# effacer chansons en double sur iTunes



## medjemni (8 Janvier 2005)

Salut,
Voila, j'ai un probleme avec mon iTunes, suite a une mauvaise manipulation, je me retrouve avec toutes mes chansons en double, et je veus savoir s'il y a moyen d'effacer les doublons, de facon a avoir une seule copie de chaque chanson,
merci


----------



## iTof (8 Janvier 2005)

medjemni a dit:
			
		

> Salut,
> Voila, j'ai un probleme avec mon iTunes, suite a une mauvaise manipulation, je me retrouve avec toutes mes chansons en double, et je veus savoir s'il y a moyen d'effacer les doublons, de facon a avoir une seule copie de chaque chanson,
> merci


  et bienvenue sur MacGé  : j'emploie la version "huile de coude" 
> nan, connais pas d'astuce, mais si les noms de fichiers sont exactes, tu as un soft qui te permet de virer les fichiers en double : "Doublet scan" je crois me souvenir. A vérifier par une petite recherche ? (je vais faire :sleep: )

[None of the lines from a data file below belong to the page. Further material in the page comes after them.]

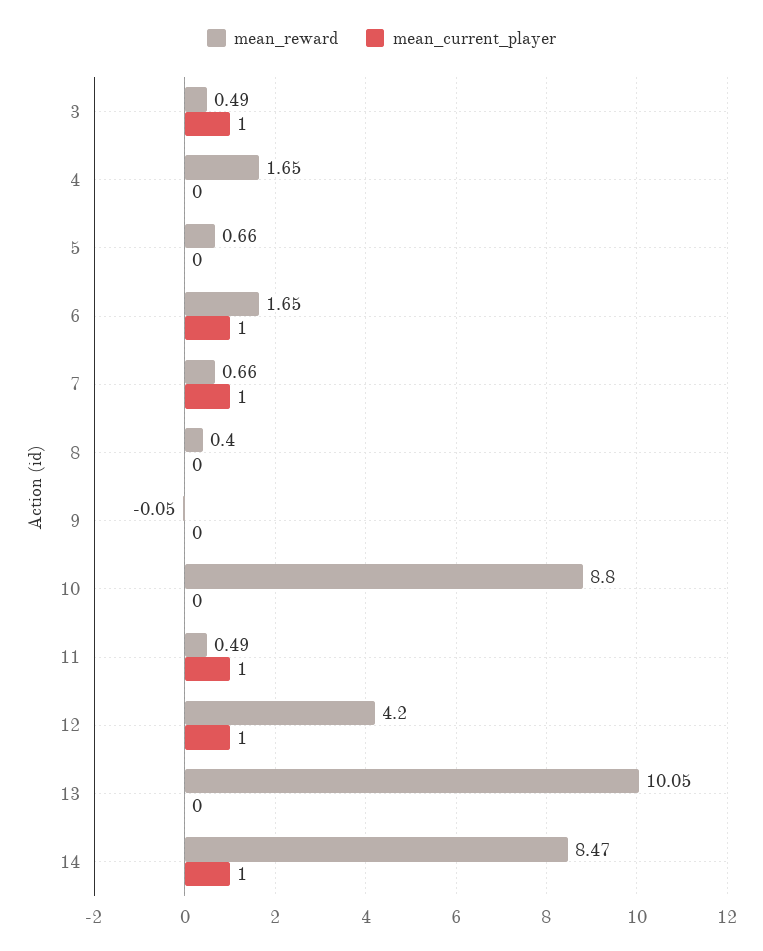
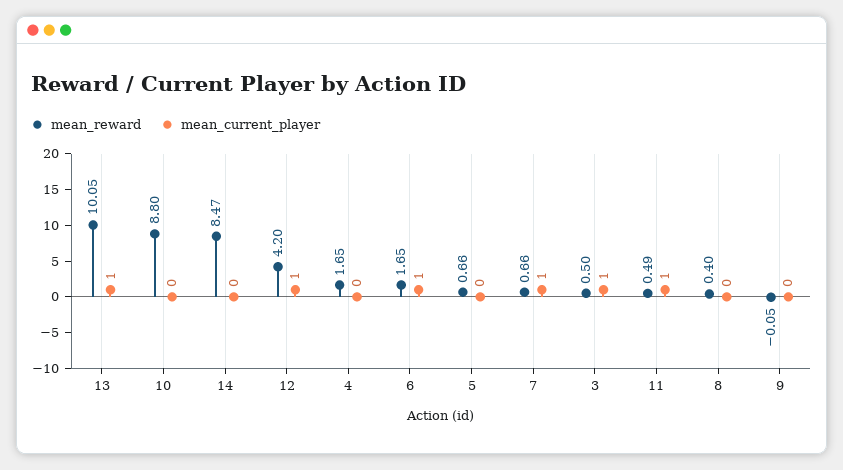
  {
    "mean_reward": {
-     "3": 0.49,
+     "3": 0.5,
      "4": 1.65,
      "5": 0.66,
      "6": 1.65,
      "7": 0.66,
      "8": 0.4,
      "9": -0.05,
      "10": 8.8,
      "11": 0.49,
      "12": 4.2,
      "13": 10.05,
      "14": 8.47
    },
    "mean_current_player": {
      "3": 1,
      "4": 0,
      "5": 0,
      "6": 1,
      "7": 1,
      "8": 0,
      "9": 0,
      "10": 0,
      "11": 1,
      "12": 1,
-     "13": 0,
+     "13": 1,
-     "14": 1
+     "14": 0
    }
  }

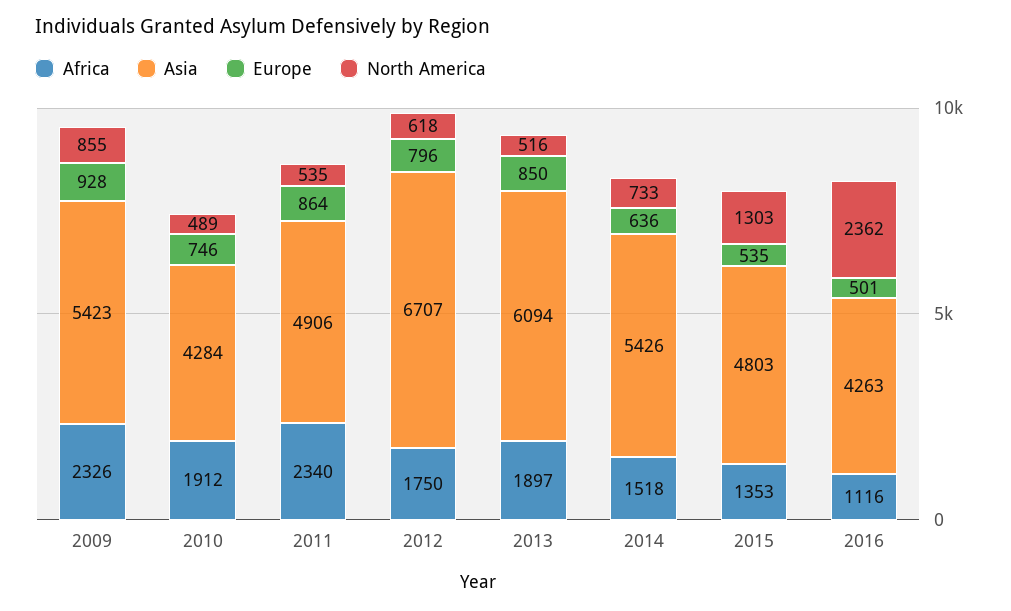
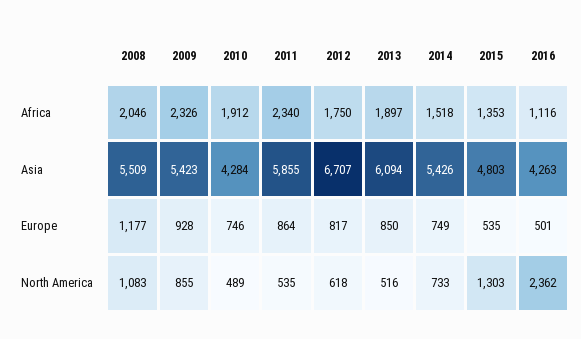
  {
    "Africa": {
      "2009": 2326,
      "2010": 1912,
      "2011": 2340,
      "2012": 1750,
      "2013": 1897,
      "2014": 1518,
      "2015": 1353,
-     "2016": 1116
+     "2016": 1116,
+     "2008": 2046
    },
    "Asia": {
      "2009": 5423,
      "2010": 4284,
-     "2011": 4906,
+     "2011": 5855,
      "2012": 6707,
      "2013": 6094,
      "2014": 5426,
      "2015": 4803,
-     "2016": 4263
+     "2016": 4263,
+     "2008": 5509
    },
    "Europe": {
      "2009": 928,
      "2010": 746,
      "2011": 864,
-     "2012": 796,
+     "2012": 817,
      "2013": 850,
-     "2014": 636,
+     "2014": 749,
      "2015": 535,
-     "2016": 501
+     "2016": 501,
+     "2008": 1177
    },
    "North America": {
      "2009": 855,
      "2010": 489,
      "2011": 535,
      "2012": 618,
      "2013": 516,
      "2014": 733,
      "2015": 1303,
-     "2016": 2362
+     "2016": 2362,
+     "2008": 1083
    }
  }

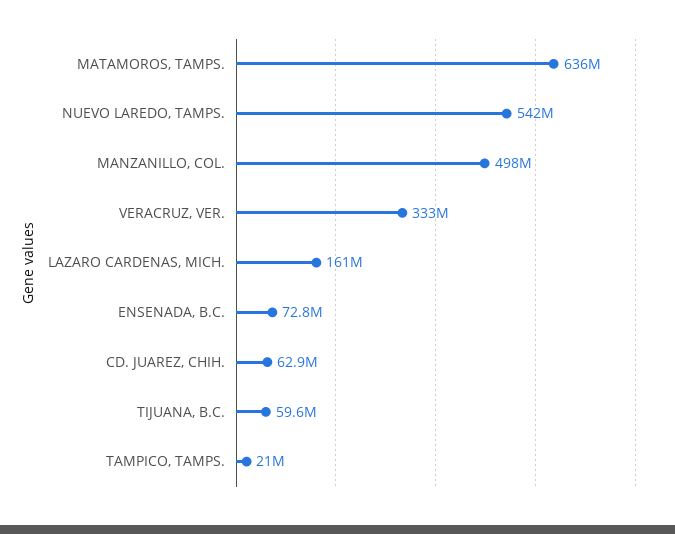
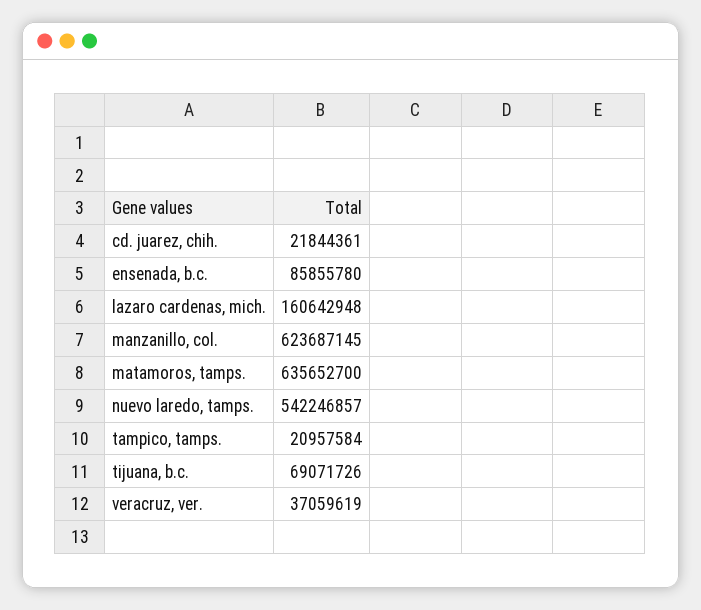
  {
    "MATAMOROS, TAMPS.": 635652700,
    "NUEVO LAREDO, TAMPS.": 542246857,
-   "MANZANILLO, COL.": 498000000,
+   "MANZANILLO, COL.": 623687145,
-   "VERACRUZ, VER.": 333000000,
+   "VERACRUZ, VER.": 37059619,
    "LAZARO CARDENAS, MICH.": 160642948,
-   "ENSENADA, B.C.": 72800000,
+   "ENSENADA, B.C.": 85855780,
-   "CD. JUAREZ, CHIH.": 62900000,
+   "CD. JUAREZ, CHIH.": 21844361,
-   "TIJUANA, B.C.": 59600000,
+   "TIJUANA, B.C.": 69071726,
    "TAMPICO, TAMPS.": 20957584
  }

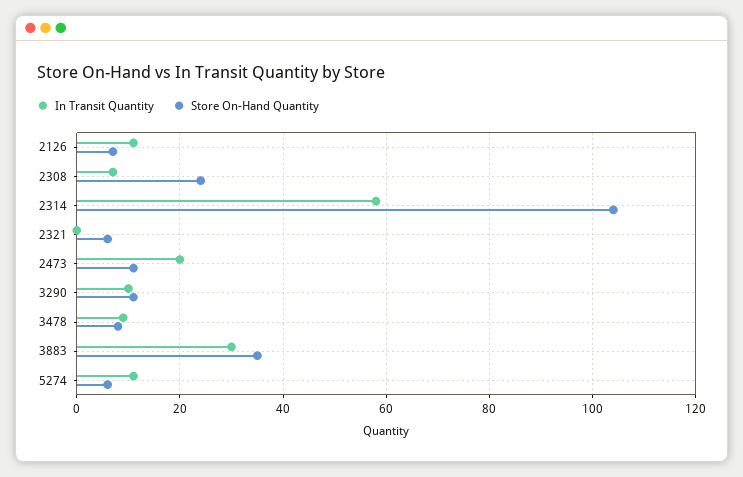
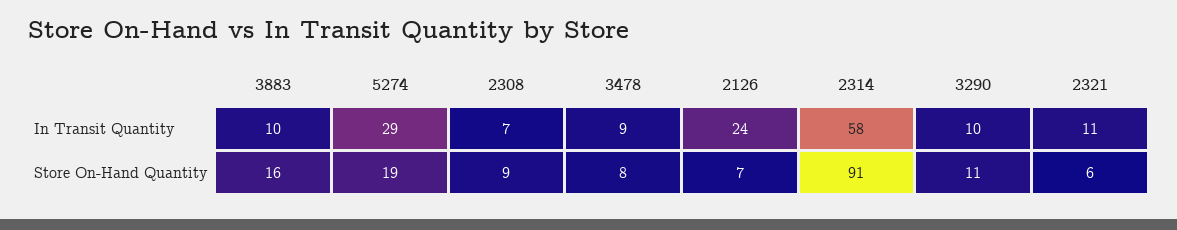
  {
    "In Transit Quantity": {
-     "2126": 10,
+     "2126": 24,
      "2308": 7,
      "2314": 58,
-     "2321": 0,
+     "2321": 11,
-     "2473": 20,
      "3290": 10,
      "3478": 9,
-     "3883": 30,
+     "3883": 10,
-     "5274": 10
+     "5274": 29
    },
    "Store On-Hand Quantity": {
      "2126": 7,
-     "2308": 25,
+     "2308": 9,
-     "2314": 105,
+     "2314": 91,
      "2321": 6,
-     "2473": 10,
      "3290": 11,
      "3478": 8,
-     "3883": 35,
+     "3883": 16,
-     "5274": 5
+     "5274": 19
    }
  }

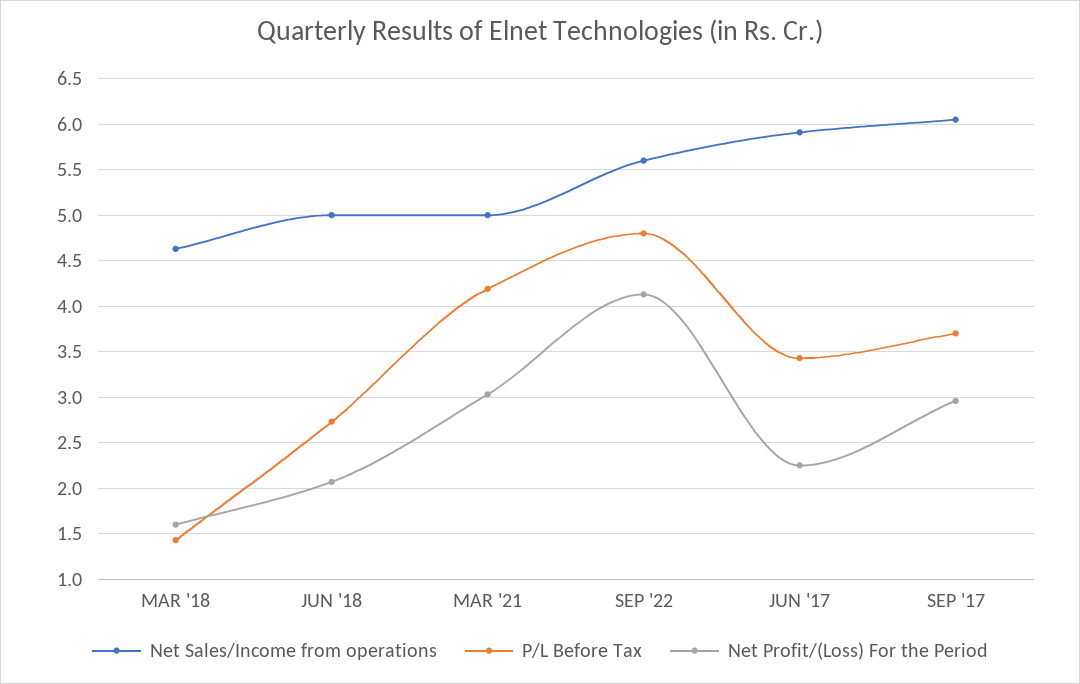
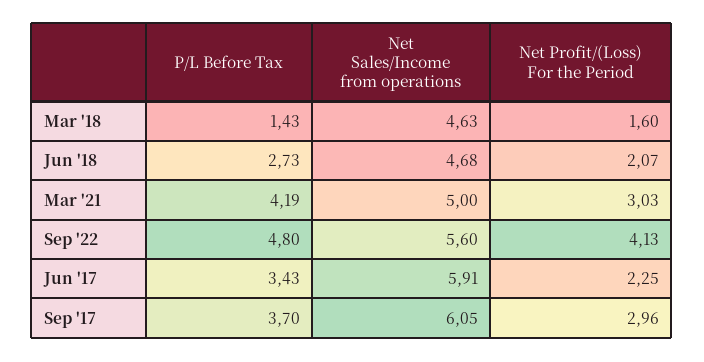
  {
    "Net Sales/Income from operations": {
      "MAR '18": 4.63,
-     "JUN '18": 5,
+     "JUN '18": 4.68,
      "MAR '21": 5,
      "SEP '22": 5.6,
      "JUN '17": 5.91,
      "SEP '17": 6.05
    },
    "P/L Before Tax": {
      "MAR '18": 1.43,
      "JUN '18": 2.73,
      "MAR '21": 4.19,
      "SEP '22": 4.8,
      "JUN '17": 3.43,
      "SEP '17": 3.7
    },
    "Net Profit/(Loss) For the Period": {
      "MAR '18": 1.6,
      "JUN '18": 2.07,
      "MAR '21": 3.03,
      "SEP '22": 4.13,
      "JUN '17": 2.25,
      "SEP '17": 2.96
    }
  }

(ton thread risque d'être déplacé ici  )


----------



## Xman (8 Janvier 2005)

medjemni a dit:
			
		

> Salut,
> Voila, j'ai un probleme avec mon iTunes, suite a une mauvaise manipulation, je me retrouve avec toutes mes chansons en double, et je veus savoir s'il y a moyen d'effacer les doublons, de facon a avoir une seule copie de chaque chanson,
> merci



C'est très compliqué...   Menu édition/Afficher les morceaux en double
Il ne reste plus qu'à les effacer.


----------



## Bilbo (8 Janvier 2005)

iTof a dit:
			
		

> (ton thread risque d'être déplacé ici  )


Non, non, non. Eh, ho.  Les fadas de gadgets qui sont sur iPodG (t'as vu la différence ? MacG c'est la classe, iPodG pfff  ). Nos fils, on les garde. 

À+


----------



## medjemni (9 Janvier 2005)

En fait je connais deja la methode,

mais le probleme c'est que ca efface toutes les chansons en doubles, alors que je veus garder une seule copiedes chansons en doubles,
merci


----------



## Spyro (9 Janvier 2005)

1 - Afficher les morceaux en double
2 - Trier par date d'ajout
3 - Sélectionner les derniers avec shift-clic (enfin ceux qu'il faut - c'est à dire ceux qui sont en double, qui se suivent a priori dans l'ordre d'ajout)
4 - Supprimer

Ça devrait suffire 
(Tu peux même te passer de l'étape 1 en fait).


----------



## Grug (9 Janvier 2005)

si tu y tiens vraiment, ou a une grosse library (tu l'as vue ma grosse library  ) il existe des soft pour t'aider dans ta tache. 
isweep par exemple.
(c'est un shareware  à 15$)


----------



## medjemni (10 Janvier 2005)

Si,effectivement j'ai une tres grosse librairy, 15000, mais bon...
En tout cas merci pour l'info, je vais essayé


----------